Aftermarket EagleCals EC#144 were used for the decals and are the subject of another review. The kit decals are decent but nowhere near as nice as the Eaglcals.

After the decaling and flat coat was done, I added the final parts and had more problems. The exhaust assemblies needed to be trimmed to fit and still required quite some force to be put into place. The canopies, while very nicely detailed, looked great after painting, but they were very tricky to get into place. The little round window that the rear gunner’s machine gun sticks out was particularly frustrating. I ended up using future to hold it into the canopy and the machine gun had to be not fully glued into place to allow it to position itself to compensate for my inability to get the window where I really wanted it. Both the pilot’s sliding canopy and gunner’s canopy have to be pressed down into recesses along the fuselage sides that spread the canopies, causing a springing-up canopy effect that has to be held in place till the glue sets. I ended up super gluing the gunner’s canopy. The antenna, bomb, and propeller went on with no issues.

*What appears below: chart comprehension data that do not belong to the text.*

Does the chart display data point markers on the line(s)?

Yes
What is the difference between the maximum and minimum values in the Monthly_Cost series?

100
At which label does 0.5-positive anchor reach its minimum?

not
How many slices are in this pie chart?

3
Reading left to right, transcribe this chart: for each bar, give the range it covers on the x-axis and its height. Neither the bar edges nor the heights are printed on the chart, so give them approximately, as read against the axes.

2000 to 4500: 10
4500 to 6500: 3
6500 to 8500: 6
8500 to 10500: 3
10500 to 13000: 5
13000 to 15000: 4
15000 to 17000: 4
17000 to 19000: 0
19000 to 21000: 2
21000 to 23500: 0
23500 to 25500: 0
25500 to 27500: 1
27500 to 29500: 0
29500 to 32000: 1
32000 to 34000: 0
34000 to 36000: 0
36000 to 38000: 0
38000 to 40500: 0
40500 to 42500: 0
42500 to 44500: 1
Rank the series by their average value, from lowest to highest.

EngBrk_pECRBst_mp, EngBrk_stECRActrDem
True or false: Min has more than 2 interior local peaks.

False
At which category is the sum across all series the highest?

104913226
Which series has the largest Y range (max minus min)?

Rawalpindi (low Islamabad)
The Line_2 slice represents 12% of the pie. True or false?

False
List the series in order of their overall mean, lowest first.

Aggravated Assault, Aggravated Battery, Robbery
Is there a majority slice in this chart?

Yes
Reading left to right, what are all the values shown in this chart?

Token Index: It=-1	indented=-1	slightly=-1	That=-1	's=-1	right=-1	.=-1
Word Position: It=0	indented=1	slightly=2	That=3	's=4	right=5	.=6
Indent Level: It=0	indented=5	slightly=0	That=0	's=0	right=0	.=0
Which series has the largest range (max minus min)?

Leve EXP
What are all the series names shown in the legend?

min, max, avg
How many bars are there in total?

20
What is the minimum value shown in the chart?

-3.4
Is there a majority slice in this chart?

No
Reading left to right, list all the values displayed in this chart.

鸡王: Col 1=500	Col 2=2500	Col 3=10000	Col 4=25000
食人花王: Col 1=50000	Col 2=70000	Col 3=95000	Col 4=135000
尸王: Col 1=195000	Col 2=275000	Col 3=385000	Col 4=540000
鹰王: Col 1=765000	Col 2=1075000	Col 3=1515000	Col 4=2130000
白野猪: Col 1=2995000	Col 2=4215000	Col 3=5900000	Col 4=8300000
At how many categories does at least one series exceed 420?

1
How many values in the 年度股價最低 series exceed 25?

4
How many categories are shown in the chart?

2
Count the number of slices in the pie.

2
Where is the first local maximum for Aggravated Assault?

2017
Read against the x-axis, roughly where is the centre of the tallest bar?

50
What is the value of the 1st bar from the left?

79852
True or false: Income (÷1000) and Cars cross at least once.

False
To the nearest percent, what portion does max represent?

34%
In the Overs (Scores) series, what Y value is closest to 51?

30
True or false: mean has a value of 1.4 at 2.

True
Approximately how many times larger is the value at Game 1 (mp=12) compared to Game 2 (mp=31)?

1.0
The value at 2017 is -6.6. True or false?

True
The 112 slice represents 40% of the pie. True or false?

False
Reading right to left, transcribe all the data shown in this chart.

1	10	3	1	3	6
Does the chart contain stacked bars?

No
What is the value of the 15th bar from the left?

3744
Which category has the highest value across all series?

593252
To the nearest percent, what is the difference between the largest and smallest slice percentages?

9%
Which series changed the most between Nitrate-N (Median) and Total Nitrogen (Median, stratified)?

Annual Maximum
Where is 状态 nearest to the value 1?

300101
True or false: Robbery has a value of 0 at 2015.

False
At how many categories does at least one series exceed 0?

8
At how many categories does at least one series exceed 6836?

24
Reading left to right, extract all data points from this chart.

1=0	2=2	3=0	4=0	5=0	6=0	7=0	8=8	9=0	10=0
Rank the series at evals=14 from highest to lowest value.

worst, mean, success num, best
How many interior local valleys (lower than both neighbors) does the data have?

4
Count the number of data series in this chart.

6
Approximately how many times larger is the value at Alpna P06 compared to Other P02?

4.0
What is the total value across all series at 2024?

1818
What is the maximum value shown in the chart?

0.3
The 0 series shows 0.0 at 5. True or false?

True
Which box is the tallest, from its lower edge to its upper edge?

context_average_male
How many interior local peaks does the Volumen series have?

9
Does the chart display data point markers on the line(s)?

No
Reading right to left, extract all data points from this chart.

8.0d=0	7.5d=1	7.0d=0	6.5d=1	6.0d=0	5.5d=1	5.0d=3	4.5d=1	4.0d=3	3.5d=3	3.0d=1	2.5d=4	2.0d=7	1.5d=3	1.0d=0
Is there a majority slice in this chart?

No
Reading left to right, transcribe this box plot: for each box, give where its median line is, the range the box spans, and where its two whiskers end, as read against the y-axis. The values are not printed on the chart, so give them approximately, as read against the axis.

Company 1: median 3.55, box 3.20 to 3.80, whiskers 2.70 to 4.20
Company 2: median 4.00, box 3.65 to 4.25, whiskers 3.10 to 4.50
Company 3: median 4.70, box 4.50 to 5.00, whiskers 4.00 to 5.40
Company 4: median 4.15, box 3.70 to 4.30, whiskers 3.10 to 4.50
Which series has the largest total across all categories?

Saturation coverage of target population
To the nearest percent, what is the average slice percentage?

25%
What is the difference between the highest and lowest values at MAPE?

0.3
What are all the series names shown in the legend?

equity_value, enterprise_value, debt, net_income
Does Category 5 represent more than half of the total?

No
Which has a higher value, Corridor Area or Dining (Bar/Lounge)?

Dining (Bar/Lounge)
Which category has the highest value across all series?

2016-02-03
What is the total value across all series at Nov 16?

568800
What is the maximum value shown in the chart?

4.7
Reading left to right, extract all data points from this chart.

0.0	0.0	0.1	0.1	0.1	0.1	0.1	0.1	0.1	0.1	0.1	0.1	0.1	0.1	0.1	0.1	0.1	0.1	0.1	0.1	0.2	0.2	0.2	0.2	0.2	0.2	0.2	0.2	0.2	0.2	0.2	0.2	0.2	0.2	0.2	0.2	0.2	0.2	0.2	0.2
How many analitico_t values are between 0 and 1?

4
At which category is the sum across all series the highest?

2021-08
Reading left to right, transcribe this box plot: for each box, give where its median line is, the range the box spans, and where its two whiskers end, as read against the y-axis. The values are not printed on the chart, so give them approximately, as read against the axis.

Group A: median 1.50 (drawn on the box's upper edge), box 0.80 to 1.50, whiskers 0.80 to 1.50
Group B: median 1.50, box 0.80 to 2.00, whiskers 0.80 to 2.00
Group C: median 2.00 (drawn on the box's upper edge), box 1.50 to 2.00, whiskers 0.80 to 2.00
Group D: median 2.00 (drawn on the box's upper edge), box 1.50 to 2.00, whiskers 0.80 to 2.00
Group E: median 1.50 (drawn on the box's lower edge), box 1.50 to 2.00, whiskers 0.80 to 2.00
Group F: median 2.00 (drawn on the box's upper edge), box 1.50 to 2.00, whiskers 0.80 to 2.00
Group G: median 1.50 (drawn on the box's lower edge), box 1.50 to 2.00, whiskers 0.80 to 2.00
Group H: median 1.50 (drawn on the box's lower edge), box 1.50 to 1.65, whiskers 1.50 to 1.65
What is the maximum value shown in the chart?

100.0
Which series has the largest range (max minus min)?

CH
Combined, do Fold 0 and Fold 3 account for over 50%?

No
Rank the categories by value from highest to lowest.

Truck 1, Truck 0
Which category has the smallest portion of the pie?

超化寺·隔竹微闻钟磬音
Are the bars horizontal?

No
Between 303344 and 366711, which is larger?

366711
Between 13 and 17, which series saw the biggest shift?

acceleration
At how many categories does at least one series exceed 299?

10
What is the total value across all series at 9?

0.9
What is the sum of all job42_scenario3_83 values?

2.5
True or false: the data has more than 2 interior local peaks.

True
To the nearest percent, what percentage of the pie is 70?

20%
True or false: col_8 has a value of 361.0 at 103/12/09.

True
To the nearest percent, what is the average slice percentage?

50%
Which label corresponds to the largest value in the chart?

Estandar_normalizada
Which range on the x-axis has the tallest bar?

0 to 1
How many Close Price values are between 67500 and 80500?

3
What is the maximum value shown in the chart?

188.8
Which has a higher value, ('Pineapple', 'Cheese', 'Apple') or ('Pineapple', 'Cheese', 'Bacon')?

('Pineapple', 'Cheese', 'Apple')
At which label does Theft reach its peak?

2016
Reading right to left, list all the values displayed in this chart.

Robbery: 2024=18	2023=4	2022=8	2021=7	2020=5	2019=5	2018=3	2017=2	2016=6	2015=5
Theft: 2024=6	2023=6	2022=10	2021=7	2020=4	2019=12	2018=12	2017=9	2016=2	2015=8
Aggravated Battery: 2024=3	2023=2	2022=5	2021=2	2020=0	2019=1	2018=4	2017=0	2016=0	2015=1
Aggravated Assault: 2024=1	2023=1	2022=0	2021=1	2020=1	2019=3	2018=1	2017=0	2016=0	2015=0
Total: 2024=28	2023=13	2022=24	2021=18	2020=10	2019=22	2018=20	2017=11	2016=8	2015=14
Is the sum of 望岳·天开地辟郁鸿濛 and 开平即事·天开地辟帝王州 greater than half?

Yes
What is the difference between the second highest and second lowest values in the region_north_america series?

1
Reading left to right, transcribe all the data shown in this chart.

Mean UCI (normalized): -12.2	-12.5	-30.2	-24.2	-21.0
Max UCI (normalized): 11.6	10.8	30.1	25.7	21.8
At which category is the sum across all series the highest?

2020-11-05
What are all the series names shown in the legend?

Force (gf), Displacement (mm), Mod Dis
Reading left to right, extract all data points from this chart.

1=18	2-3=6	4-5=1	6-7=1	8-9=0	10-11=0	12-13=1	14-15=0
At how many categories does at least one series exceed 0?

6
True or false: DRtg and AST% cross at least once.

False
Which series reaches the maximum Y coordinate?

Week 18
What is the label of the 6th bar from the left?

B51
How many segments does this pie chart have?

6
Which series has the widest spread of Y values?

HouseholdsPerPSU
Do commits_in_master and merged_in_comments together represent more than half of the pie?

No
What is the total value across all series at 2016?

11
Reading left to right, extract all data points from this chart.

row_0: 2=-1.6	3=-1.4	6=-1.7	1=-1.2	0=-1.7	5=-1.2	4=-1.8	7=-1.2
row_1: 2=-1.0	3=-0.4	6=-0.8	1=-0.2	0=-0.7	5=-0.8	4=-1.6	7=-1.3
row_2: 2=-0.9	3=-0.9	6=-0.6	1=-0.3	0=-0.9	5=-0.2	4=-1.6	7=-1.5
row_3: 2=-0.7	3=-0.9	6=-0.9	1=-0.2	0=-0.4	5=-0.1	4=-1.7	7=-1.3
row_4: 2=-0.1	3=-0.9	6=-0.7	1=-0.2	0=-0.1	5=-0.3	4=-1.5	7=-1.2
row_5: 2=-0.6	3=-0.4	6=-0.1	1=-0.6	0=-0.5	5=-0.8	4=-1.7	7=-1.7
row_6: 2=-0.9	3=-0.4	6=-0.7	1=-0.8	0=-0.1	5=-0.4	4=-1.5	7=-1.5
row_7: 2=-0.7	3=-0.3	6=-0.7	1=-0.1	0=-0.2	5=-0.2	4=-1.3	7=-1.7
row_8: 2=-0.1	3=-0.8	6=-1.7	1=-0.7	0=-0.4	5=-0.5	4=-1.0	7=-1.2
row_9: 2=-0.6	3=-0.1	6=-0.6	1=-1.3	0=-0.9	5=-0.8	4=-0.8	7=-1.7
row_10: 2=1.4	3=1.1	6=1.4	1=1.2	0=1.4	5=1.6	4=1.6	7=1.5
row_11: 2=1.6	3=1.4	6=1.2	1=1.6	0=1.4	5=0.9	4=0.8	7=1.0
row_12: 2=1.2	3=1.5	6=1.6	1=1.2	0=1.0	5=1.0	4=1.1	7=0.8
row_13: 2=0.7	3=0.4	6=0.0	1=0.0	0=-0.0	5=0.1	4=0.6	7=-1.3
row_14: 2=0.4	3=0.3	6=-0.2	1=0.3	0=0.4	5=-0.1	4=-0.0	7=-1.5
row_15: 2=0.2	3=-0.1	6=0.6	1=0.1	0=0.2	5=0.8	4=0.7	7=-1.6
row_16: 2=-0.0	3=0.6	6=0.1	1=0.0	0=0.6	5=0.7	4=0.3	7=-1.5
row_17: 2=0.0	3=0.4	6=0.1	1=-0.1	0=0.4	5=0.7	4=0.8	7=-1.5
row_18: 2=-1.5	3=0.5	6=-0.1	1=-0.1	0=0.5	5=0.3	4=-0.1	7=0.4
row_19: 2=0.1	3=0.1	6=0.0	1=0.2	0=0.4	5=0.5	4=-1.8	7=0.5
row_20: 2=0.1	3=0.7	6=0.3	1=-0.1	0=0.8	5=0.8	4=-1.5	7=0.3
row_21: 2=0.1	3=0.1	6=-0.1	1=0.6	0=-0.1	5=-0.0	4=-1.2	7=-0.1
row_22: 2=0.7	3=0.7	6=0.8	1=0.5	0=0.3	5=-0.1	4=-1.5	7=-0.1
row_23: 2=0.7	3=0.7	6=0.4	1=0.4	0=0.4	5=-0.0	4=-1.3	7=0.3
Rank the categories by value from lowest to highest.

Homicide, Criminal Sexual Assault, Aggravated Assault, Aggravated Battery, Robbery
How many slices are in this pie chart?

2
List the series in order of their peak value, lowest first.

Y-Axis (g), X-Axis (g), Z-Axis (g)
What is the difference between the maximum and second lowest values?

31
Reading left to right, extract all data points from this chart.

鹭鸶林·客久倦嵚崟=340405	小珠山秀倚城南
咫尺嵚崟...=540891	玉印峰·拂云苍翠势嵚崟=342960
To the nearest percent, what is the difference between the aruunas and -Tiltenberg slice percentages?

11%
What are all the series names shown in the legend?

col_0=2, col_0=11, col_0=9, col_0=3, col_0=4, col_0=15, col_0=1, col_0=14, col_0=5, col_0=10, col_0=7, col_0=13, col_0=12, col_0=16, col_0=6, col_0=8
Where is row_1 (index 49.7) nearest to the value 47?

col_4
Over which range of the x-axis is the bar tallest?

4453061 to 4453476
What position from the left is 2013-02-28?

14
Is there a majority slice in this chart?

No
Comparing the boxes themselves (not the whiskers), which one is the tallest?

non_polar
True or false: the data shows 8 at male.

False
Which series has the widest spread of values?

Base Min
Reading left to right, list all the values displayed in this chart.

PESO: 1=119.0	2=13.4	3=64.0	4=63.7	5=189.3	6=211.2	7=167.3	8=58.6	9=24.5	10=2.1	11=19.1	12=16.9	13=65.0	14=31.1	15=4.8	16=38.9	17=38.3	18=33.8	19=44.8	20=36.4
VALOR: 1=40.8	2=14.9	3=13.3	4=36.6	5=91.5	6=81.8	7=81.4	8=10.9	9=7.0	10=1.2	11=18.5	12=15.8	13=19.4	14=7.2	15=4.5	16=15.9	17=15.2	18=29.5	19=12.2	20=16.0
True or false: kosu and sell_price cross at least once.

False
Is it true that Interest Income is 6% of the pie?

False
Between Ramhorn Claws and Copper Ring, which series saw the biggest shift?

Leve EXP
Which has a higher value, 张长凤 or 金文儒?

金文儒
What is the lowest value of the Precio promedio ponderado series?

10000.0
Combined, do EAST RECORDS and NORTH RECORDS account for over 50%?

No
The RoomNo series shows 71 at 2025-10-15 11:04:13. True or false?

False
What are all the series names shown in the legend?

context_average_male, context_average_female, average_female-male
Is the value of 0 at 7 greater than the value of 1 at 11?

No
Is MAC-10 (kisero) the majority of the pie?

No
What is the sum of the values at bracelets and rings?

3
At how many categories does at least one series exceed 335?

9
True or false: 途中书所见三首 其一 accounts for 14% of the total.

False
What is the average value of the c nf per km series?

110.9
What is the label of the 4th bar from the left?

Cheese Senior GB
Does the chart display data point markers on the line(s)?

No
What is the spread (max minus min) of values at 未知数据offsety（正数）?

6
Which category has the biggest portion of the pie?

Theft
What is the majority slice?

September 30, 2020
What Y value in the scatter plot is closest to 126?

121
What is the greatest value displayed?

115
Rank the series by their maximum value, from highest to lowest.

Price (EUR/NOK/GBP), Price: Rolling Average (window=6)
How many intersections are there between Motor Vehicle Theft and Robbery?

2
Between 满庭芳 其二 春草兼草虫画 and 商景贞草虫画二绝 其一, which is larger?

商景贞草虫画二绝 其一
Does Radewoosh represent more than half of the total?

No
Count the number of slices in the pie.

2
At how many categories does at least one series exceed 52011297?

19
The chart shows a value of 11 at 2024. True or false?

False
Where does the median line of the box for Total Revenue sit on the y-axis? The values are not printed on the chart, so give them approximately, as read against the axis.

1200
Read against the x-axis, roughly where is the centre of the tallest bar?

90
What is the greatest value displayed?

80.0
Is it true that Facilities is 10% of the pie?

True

In conclusion, I think this is nice kit. There are a couple problems, though. The instructions lacked some needed items and had some incorrect order of assembly. The odd BIG bomb that keeps you from installing the other cool ordnance provided but by itself looks pretty cool. And the tricky-to-install canopies. But otherwise, it is an impressive kit of an important World War Two aircraft with excellent detail out of the box and some very great super detailing potential.

I wish to thank Stevens International and Trumpeter for producing this kit and IPMS/USA for allowing me to review it.